Having reformed in 2004, Throbbing Gristle’s The Third Mind Movements initially emerged as an exclusive release only available on the band’s last ever American tour in 2009, before they split again in 2010. The tour, which saw them perform in the US for the first time in 28 years, included their first shows in NY and an appearance at Coachella festival. The Third Mind Movements album, recorded during the Desertshore sessions at the ICA, London several years earlier – a series of six live recordings from the ICA attended by an attentive audience – journeys through manipulated, time-stretched and distorted samples, with rhythmical breakbeats and hypnotic oscillations of electronics.
The Third Mind Movements is released alongside TGCD1 – both vital additions for dedicated Throbbing Gristle and industrial music fans.

Quivers "Oyster Cuts"
Oyster Cuts, the Merge debut of Quivers, finds the Melbourne, Australia–based outfit awash in the kind of emotions people tend to fear losing themselves in. Finding love after grief, the outsized guitar pop of Quivers gleams like the surface of an ocean, beneath which lies a reef that is at turns beautiful and painful, its features alien and sharp enough to wound.
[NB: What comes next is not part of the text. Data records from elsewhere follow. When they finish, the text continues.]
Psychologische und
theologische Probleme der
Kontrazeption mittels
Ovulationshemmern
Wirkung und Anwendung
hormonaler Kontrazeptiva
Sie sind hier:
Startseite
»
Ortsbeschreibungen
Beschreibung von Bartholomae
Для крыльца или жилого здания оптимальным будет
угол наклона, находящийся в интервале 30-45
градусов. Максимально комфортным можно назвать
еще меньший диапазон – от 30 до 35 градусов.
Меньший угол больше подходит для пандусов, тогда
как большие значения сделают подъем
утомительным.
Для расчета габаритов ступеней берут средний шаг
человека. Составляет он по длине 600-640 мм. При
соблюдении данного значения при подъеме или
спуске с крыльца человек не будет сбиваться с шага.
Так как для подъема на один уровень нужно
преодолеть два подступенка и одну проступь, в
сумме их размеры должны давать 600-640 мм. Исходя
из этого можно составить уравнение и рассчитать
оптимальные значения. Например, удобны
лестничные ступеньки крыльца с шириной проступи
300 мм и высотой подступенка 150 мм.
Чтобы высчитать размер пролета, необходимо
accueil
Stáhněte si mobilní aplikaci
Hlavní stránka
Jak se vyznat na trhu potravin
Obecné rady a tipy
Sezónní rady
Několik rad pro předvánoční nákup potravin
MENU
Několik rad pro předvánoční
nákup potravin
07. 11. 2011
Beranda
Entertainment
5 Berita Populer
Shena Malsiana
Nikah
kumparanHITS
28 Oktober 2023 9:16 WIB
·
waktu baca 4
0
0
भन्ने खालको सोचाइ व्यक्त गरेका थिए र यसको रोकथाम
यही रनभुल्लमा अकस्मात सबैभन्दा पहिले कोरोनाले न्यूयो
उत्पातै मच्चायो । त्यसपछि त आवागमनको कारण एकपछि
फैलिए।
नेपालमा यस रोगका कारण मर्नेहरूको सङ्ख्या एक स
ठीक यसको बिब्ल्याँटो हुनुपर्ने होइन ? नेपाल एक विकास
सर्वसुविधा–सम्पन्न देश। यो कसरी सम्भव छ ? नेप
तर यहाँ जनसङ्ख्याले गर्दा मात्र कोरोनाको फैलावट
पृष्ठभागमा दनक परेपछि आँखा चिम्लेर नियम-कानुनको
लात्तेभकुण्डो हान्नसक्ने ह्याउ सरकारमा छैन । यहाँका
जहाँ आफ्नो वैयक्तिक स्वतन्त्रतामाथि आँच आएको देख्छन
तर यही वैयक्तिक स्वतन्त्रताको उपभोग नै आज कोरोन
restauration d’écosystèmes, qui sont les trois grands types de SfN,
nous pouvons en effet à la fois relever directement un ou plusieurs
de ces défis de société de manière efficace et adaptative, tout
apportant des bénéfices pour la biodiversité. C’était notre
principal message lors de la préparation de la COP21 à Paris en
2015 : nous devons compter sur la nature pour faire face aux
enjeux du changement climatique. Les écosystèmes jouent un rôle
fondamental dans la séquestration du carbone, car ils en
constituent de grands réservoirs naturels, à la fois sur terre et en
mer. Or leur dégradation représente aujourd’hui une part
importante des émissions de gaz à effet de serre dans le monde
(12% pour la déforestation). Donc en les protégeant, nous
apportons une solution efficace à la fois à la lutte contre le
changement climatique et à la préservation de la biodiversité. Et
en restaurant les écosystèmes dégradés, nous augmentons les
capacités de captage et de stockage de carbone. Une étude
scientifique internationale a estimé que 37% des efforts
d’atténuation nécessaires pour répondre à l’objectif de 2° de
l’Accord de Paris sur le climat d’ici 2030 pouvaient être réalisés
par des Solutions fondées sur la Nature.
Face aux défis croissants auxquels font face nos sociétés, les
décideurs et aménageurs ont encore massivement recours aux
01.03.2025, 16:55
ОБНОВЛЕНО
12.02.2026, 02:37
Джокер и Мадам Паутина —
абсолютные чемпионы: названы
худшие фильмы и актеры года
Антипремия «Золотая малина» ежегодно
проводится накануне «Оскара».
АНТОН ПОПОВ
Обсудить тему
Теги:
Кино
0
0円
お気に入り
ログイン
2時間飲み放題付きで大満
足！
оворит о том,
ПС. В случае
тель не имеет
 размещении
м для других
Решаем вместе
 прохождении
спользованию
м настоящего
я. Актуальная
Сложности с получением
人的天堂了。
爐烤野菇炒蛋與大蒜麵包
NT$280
Propelled by melodies that at times recall Galaxie 500 and The Pretenders, Quivers make music that is tender and tough, compelling the listener to dive in again and again, each song a new angle on all of your feelings.
The losses and loves that have informed Quivers’ music since their inception—the sudden loss of a brother in the cracked optimism of We’ll Go Riding on the Hearses (2018) and the life in and after grief of Golden Doubt (2021)—ripple into Oyster Cuts, which is committed to moving forward while accepting that some feelings, like grief, are a cycle. Crucially, Quivers committed to moving forward with each other. Paring away the choir and strings of its predecessor, Oyster Cuts is a showcase for what’s still possible when four people—Sam Nicholson (guitars), Bella Quinlan (bass), Michael Panton (guitars), and Holly Thomas (drums)—make music together.